> [Exercise aim]: Find the line with "enclosed in parantheses" and the line with "黎万里开始了回想，他父亲身上" in the entries below; output exactly those two lines, every line between them, and no others.

> [Material shown]:
▽
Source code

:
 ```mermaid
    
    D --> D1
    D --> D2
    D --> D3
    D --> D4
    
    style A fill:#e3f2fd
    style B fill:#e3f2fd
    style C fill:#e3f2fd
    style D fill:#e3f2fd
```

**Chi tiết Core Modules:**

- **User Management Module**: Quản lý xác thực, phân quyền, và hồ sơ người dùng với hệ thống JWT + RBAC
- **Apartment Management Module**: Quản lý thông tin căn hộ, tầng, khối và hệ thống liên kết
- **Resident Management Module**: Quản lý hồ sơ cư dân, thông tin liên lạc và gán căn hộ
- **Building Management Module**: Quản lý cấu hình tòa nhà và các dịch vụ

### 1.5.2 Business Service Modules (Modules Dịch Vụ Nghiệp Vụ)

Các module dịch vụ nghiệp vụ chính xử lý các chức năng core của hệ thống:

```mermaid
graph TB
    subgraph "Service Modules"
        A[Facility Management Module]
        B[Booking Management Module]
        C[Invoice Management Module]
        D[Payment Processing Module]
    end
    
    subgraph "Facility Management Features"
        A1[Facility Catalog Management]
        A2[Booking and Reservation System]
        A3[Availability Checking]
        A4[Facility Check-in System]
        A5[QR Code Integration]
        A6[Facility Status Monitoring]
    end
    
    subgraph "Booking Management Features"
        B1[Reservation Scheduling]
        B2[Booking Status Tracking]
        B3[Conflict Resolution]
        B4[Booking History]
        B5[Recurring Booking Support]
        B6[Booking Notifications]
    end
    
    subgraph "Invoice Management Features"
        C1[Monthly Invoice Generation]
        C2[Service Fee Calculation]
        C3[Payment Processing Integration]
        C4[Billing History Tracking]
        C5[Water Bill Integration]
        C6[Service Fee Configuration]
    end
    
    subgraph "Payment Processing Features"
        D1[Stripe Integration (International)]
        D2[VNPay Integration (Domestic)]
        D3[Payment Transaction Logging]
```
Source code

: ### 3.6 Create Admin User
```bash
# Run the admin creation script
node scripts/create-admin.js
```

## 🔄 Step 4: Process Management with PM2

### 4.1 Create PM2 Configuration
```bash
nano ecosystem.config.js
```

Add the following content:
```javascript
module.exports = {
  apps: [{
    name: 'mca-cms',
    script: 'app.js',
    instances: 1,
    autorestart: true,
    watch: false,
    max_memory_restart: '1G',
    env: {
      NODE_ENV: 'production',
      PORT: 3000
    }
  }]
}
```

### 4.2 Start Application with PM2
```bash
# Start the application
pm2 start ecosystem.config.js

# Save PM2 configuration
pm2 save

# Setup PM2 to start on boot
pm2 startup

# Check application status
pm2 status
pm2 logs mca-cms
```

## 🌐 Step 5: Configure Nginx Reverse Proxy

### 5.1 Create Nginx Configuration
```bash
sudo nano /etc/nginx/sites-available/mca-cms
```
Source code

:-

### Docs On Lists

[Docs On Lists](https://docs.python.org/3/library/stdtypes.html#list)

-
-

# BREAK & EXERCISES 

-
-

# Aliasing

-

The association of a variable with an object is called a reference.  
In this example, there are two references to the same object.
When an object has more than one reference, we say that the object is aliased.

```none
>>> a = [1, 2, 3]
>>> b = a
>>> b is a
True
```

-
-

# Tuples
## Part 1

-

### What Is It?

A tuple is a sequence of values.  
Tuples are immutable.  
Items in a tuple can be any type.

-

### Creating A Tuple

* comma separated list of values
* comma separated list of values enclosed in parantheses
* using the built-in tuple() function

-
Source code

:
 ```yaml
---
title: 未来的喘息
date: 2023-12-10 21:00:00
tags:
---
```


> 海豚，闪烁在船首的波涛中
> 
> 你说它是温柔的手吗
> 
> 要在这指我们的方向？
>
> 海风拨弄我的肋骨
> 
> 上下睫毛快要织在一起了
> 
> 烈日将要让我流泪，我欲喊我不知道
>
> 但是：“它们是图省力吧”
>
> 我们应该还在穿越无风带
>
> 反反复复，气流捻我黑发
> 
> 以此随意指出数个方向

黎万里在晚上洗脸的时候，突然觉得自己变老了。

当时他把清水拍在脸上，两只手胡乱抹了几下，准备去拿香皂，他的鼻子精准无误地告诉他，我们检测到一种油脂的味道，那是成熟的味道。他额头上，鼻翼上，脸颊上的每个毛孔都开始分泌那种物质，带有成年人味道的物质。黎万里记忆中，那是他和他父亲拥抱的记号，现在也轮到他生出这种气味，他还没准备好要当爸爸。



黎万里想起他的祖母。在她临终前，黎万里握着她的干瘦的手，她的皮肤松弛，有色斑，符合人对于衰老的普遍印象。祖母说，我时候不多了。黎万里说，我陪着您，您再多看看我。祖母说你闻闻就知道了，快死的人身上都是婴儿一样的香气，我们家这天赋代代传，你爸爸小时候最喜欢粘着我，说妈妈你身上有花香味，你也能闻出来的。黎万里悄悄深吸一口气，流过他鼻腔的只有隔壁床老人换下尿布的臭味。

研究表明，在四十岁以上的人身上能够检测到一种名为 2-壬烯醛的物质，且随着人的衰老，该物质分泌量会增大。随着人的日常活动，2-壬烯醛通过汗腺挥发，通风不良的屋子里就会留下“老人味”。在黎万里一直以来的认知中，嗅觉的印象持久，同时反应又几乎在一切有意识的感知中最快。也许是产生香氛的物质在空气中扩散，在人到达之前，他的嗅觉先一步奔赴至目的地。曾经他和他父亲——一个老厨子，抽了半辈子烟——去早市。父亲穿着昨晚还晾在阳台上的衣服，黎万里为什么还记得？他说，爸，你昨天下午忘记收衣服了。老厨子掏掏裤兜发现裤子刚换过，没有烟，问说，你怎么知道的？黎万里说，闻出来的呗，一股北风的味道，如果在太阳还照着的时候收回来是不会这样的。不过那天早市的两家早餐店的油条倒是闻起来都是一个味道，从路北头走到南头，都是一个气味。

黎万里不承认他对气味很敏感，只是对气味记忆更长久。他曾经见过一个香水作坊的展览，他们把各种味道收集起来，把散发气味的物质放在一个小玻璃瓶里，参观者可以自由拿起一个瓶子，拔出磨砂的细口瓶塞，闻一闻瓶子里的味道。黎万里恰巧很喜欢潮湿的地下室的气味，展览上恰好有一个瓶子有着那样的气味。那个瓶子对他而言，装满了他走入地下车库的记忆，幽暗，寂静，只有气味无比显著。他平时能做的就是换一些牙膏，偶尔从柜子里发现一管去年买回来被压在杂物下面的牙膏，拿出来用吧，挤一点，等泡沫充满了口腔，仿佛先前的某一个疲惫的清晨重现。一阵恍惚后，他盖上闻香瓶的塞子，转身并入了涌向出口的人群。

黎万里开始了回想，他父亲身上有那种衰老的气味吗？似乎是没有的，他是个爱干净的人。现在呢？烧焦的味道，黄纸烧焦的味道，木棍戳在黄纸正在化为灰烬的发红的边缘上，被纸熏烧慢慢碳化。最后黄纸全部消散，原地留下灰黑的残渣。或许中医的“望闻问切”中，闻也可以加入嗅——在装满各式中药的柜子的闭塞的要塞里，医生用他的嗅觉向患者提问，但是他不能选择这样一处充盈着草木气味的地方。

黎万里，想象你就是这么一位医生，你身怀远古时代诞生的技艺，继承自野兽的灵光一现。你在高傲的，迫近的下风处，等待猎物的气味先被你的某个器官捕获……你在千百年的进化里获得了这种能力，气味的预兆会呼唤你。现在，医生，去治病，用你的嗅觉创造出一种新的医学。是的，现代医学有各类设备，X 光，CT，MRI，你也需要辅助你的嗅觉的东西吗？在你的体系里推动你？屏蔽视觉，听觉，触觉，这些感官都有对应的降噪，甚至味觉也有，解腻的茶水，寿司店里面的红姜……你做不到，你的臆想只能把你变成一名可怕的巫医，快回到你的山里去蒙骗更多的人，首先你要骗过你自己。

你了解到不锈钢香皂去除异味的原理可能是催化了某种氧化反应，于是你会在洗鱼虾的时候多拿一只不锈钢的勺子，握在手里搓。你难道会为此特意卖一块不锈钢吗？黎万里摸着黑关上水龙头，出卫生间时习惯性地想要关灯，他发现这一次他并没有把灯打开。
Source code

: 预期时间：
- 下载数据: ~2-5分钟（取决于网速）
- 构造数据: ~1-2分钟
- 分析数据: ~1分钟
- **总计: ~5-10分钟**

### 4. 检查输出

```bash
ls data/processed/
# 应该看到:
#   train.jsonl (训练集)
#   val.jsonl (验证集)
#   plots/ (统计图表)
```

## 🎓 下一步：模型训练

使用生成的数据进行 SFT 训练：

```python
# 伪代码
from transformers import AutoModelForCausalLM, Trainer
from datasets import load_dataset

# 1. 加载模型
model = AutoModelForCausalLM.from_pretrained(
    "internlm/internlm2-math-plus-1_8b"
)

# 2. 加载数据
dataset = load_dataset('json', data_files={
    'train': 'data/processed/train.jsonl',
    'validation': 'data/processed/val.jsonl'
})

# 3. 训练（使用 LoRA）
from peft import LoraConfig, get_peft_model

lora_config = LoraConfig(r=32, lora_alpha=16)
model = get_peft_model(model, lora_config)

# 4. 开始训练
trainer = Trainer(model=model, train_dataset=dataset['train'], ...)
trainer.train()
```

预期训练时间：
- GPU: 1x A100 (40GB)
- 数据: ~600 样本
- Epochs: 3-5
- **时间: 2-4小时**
△
> [Response to the exercise]:
* comma separated list of values enclosed in parantheses
* using the built-in tuple() function

-
Source code

:
 ```yaml
---
title: 未来的喘息
date: 2023-12-10 21:00:00
tags:
---
```


> 海豚，闪烁在船首的波涛中
> 
> 你说它是温柔的手吗
> 
> 要在这指我们的方向？
>
> 海风拨弄我的肋骨
> 
> 上下睫毛快要织在一起了
> 
> 烈日将要让我流泪，我欲喊我不知道
>
> 但是：“它们是图省力吧”
>
> 我们应该还在穿越无风带
>
> 反反复复，气流捻我黑发
> 
> 以此随意指出数个方向

黎万里在晚上洗脸的时候，突然觉得自己变老了。

当时他把清水拍在脸上，两只手胡乱抹了几下，准备去拿香皂，他的鼻子精准无误地告诉他，我们检测到一种油脂的味道，那是成熟的味道。他额头上，鼻翼上，脸颊上的每个毛孔都开始分泌那种物质，带有成年人味道的物质。黎万里记忆中，那是他和他父亲拥抱的记号，现在也轮到他生出这种气味，他还没准备好要当爸爸。



黎万里想起他的祖母。在她临终前，黎万里握着她的干瘦的手，她的皮肤松弛，有色斑，符合人对于衰老的普遍印象。祖母说，我时候不多了。黎万里说，我陪着您，您再多看看我。祖母说你闻闻就知道了，快死的人身上都是婴儿一样的香气，我们家这天赋代代传，你爸爸小时候最喜欢粘着我，说妈妈你身上有花香味，你也能闻出来的。黎万里悄悄深吸一口气，流过他鼻腔的只有隔壁床老人换下尿布的臭味。

研究表明，在四十岁以上的人身上能够检测到一种名为 2-壬烯醛的物质，且随着人的衰老，该物质分泌量会增大。随着人的日常活动，2-壬烯醛通过汗腺挥发，通风不良的屋子里就会留下“老人味”。在黎万里一直以来的认知中，嗅觉的印象持久，同时反应又几乎在一切有意识的感知中最快。也许是产生香氛的物质在空气中扩散，在人到达之前，他的嗅觉先一步奔赴至目的地。曾经他和他父亲——一个老厨子，抽了半辈子烟——去早市。父亲穿着昨晚还晾在阳台上的衣服，黎万里为什么还记得？他说，爸，你昨天下午忘记收衣服了。老厨子掏掏裤兜发现裤子刚换过，没有烟，问说，你怎么知道的？黎万里说，闻出来的呗，一股北风的味道，如果在太阳还照着的时候收回来是不会这样的。不过那天早市的两家早餐店的油条倒是闻起来都是一个味道，从路北头走到南头，都是一个气味。

黎万里不承认他对气味很敏感，只是对气味记忆更长久。他曾经见过一个香水作坊的展览，他们把各种味道收集起来，把散发气味的物质放在一个小玻璃瓶里，参观者可以自由拿起一个瓶子，拔出磨砂的细口瓶塞，闻一闻瓶子里的味道。黎万里恰巧很喜欢潮湿的地下室的气味，展览上恰好有一个瓶子有着那样的气味。那个瓶子对他而言，装满了他走入地下车库的记忆，幽暗，寂静，只有气味无比显著。他平时能做的就是换一些牙膏，偶尔从柜子里发现一管去年买回来被压在杂物下面的牙膏，拿出来用吧，挤一点，等泡沫充满了口腔，仿佛先前的某一个疲惫的清晨重现。一阵恍惚后，他盖上闻香瓶的塞子，转身并入了涌向出口的人群。

黎万里开始了回想，他父亲身上有那种衰老的气味吗？似乎是没有的，他是个爱干净的人。现在呢？烧焦的味道，黄纸烧焦的味道，木棍戳在黄纸正在化为灰烬的发红的边缘上，被纸熏烧慢慢碳化。最后黄纸全部消散，原地留下灰黑的残渣。或许中医的“望闻问切”中，闻也可以加入嗅——在装满各式中药的柜子的闭塞的要塞里，医生用他的嗅觉向患者提问，但是他不能选择这样一处充盈着草木气味的地方。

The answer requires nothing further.